The Synod: Will Rowan Williams have to walk?
As mentioned in Tuesday’s blog, Friday’s General Synod is looking ever more like a watershed for the CofE. With neither progressives nor conservatives willing to back down on the issue of consecrating women bishops, the Church is staring down the barrel of schism and acrimony.
To recap, liberals are determined that this Synod should finally mark the end of 20 years’ infighting about ordained women, and it looks more than likely that draft legislation to allow women bishops will be ratified. Conservatives, meanwhile, are hoping against hope that some compromise can be reached to allow them to continue to ignore female priests. Should their hopes be dashed, they may leave the CofE and either rejoin Rome or establish their own splinter church.
Into this crucible have stepped Archbishops Rowan Williams and John Sentamu, both of whom are desperate to keep their Church together. They’ve tabled an amendment to try and make provisions for those parishes who can’t conscionably accept either women bishops, or male clergy ordained by a woman, and they hope to convince Synod to accept this and bring the wantaways back into the fold.

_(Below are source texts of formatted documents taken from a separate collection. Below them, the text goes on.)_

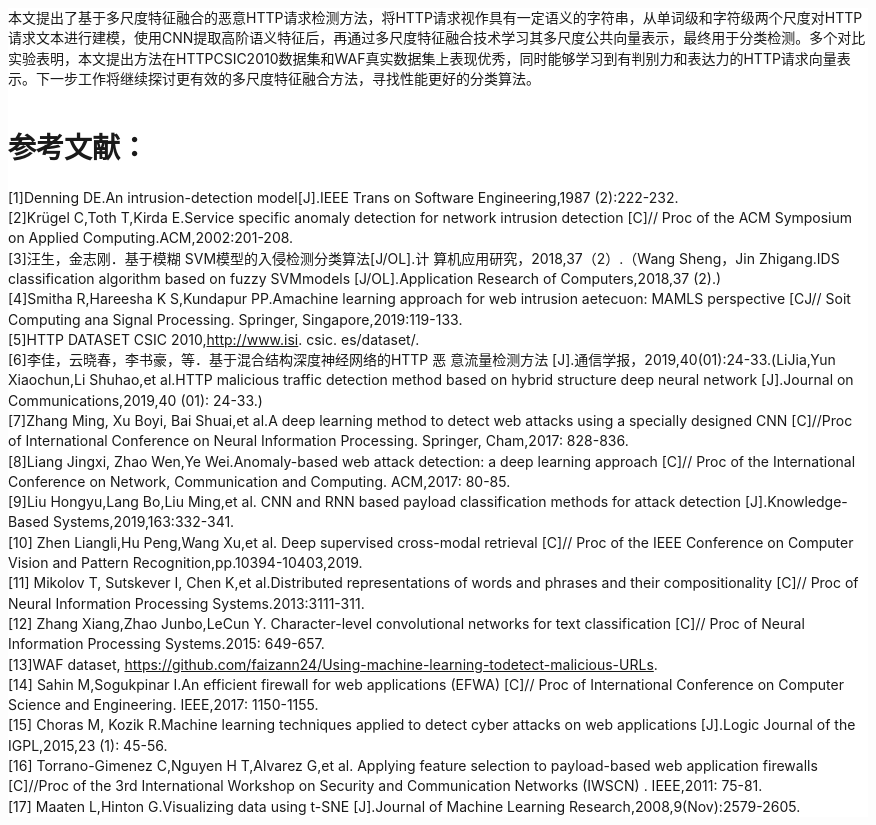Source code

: 本文提出了基于多尺度特征融合的恶意HTTP请求检测方法，将HTTP请求视作具有一定语义的字符串，从单词级和字符级两个尺度对HTTP请求文本进行建模，使用CNN提取高阶语义特征后，再通过多尺度特征融合技术学习其多尺度公共向量表示，最终用于分类检测。多个对比实验表明，本文提出方法在HTTPCSIC2010数据集和WAF真实数据集上表现优秀，同时能够学习到有判别力和表达力的HTTP请求向量表示。下一步工作将继续探讨更有效的多尺度特征融合方法，寻找性能更好的分类算法。

# 参考文献：

[1]Denning DE.An intrusion-detection model[J].IEEE Trans on Software Engineering,1987 (2):222-232.   
[2]Krügel C,Toth T,Kirda E.Service specific anomaly detection for network intrusion detection [C]// Proc of the ACM Symposium on Applied Computing.ACM,2002:201-208.   
[3]汪生，金志刚．基于模糊 SVM模型的入侵检测分类算法[J/OL].计 算机应用研究，2018,37（2）.（Wang Sheng，Jin Zhigang.IDS classification algorithm based on fuzzy SVMmodels [J/OL].Application Research of Computers,2018,37 (2).)   
[4]Smitha R,Hareesha K S,Kundapur PP.Amachine learning approach for web intrusion aetecuon: MAMLS perspective [CJ// Soit Computing ana Signal Processing. Springer, Singapore,2019:119-133.   
[5]HTTP DATASET CSIC 2010,http://www.isi. csic. es/dataset/.   
[6]李佳，云晓春，李书豪，等．基于混合结构深度神经网络的HTTP 恶 意流量检测方法 [J].通信学报，2019,40(01):24-33.(LiJia,Yun Xiaochun,Li Shuhao,et al.HTTP malicious traffic detection method based on hybrid structure deep neural network [J].Journal on Communications,2019,40 (01): 24-33.)   
[7]Zhang Ming, Xu Boyi, Bai Shuai,et al.A deep learning method to detect web attacks using a specially designed CNN [C]//Proc of International Conference on Neural Information Processing. Springer, Cham,2017: 828-836.   
[8]Liang Jingxi, Zhao Wen,Ye Wei.Anomaly-based web attack detection: a deep learning approach [C]// Proc of the International Conference on Network, Communication and Computing. ACM,2017: 80-85.   
[9]Liu Hongyu,Lang Bo,Liu Ming,et al. CNN and RNN based payload classification methods for attack detection [J].Knowledge-Based Systems,2019,163:332-341.   
[10] Zhen Liangli,Hu Peng,Wang Xu,et al. Deep supervised cross-modal retrieval [C]// Proc of the IEEE Conference on Computer Vision and Pattern Recognition,pp.10394-10403,2019.   
[11] Mikolov T, Sutskever I, Chen K,et al.Distributed representations of words and phrases and their compositionality [C]// Proc of Neural Information Processing Systems.2013:3111-311.   
[12] Zhang Xiang,Zhao Junbo,LeCun Y. Character-level convolutional networks for text classification [C]// Proc of Neural Information Processing Systems.2015: 649-657.   
[13]WAF dataset, https://github.com/faizann24/Using-machine-learning-todetect-malicious-URLs.   
[14] Sahin M,Sogukpinar I.An efficient firewall for web applications (EFWA) [C]// Proc of International Conference on Computer Science and Engineering. IEEE,2017: 1150-1155.   
[15] Choras M, Kozik R.Machine learning techniques applied to detect cyber attacks on web applications [J].Logic Journal of the IGPL,2015,23 (1): 45-56.   
[16] Torrano-Gimenez C,Nguyen H T,Alvarez G,et al. Applying feature selection to payload-based web application firewalls [C]//Proc of the 3rd International Workshop on Security and Communication Networks (IWSCN) . IEEE,2011: 75-81.   
[17] Maaten L,Hinton G.Visualizing data using t-SNE [J].Journal of Machine Learning Research,2008,9(Nov):2579-2605.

The augurs are, though, that Synod has no appetite for any more legislative wooliness, and that the Archbishops’ amendment will fail. If that does happen, Rowan Williams may well see it as a resigning issue. He’s already going against established protocol by asking Synod to vote on an amendment to draft legislation anyway, and he’s also going against majority opinion in the CofE, which is largely in favour of women bishops, and doesn’t want to see them ignored by certain sections.
The Daily Mail is predicting a ‘bloodbath’ resulting from the amendment, while The Guardian claims that women priests will walk away if Synod offers too many sops to the conservatives – it’s an increasingly nasty business.
This all comes quite apart from the whole Jeffrey John business blown open by The Telegraph this week. The openly gay Dean of St Albans has been blocked from becoming a bishop yet again, despite his obvious ability as a clergiman. He was removed from a shortlist for the diocese of Southwark by the Crown Nominations Commission, on which sits Rowan Williams. It’s another blow to his liberal credentials, and it’s come at the most inopportune moment for him, as he tries to hold his fragmenting Church together. He no doubt did it to try and appease the evangelicals, but in doing so, and denying a good man his rightful position in Southwark, he is bound to have done himself more harm.
Williams clearly feels he’s damned if he does and damned if he doesn’t, and he’s just as clearly in an impossible position – but it’s looking more and more likely that he’ll have to walk if he doesn’t follow the way the wind is blowing.